- [Exercise objective]:
Please write out every entry below exactly, leaving out any pictures.

(Saved entries)
╭──

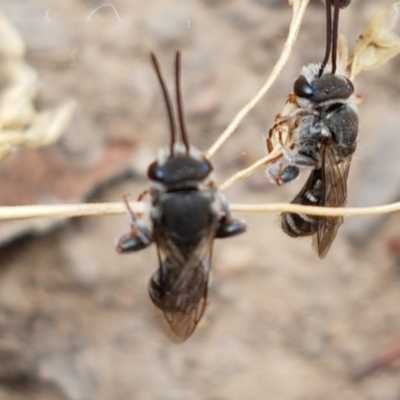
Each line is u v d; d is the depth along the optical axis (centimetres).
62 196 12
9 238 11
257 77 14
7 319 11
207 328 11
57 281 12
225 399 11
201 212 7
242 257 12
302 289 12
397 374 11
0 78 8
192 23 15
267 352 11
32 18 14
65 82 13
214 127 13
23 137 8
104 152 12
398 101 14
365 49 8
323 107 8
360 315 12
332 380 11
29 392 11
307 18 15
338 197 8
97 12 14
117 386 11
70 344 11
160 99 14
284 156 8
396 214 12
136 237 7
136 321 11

╰──

- [Answer section]:
Each line is u v d; d is the depth along the optical axis (centimetres).
62 196 12
9 238 11
257 77 14
7 319 11
207 328 11
57 281 12
225 399 11
201 212 7
242 257 12
302 289 12
397 374 11
0 78 8
192 23 15
267 352 11
32 18 14
65 82 13
214 127 13
23 137 8
104 152 12
398 101 14
365 49 8
323 107 8
360 315 12
332 380 11
29 392 11
307 18 15
338 197 8
97 12 14
117 386 11
70 344 11
160 99 14
284 156 8
396 214 12
136 237 7
136 321 11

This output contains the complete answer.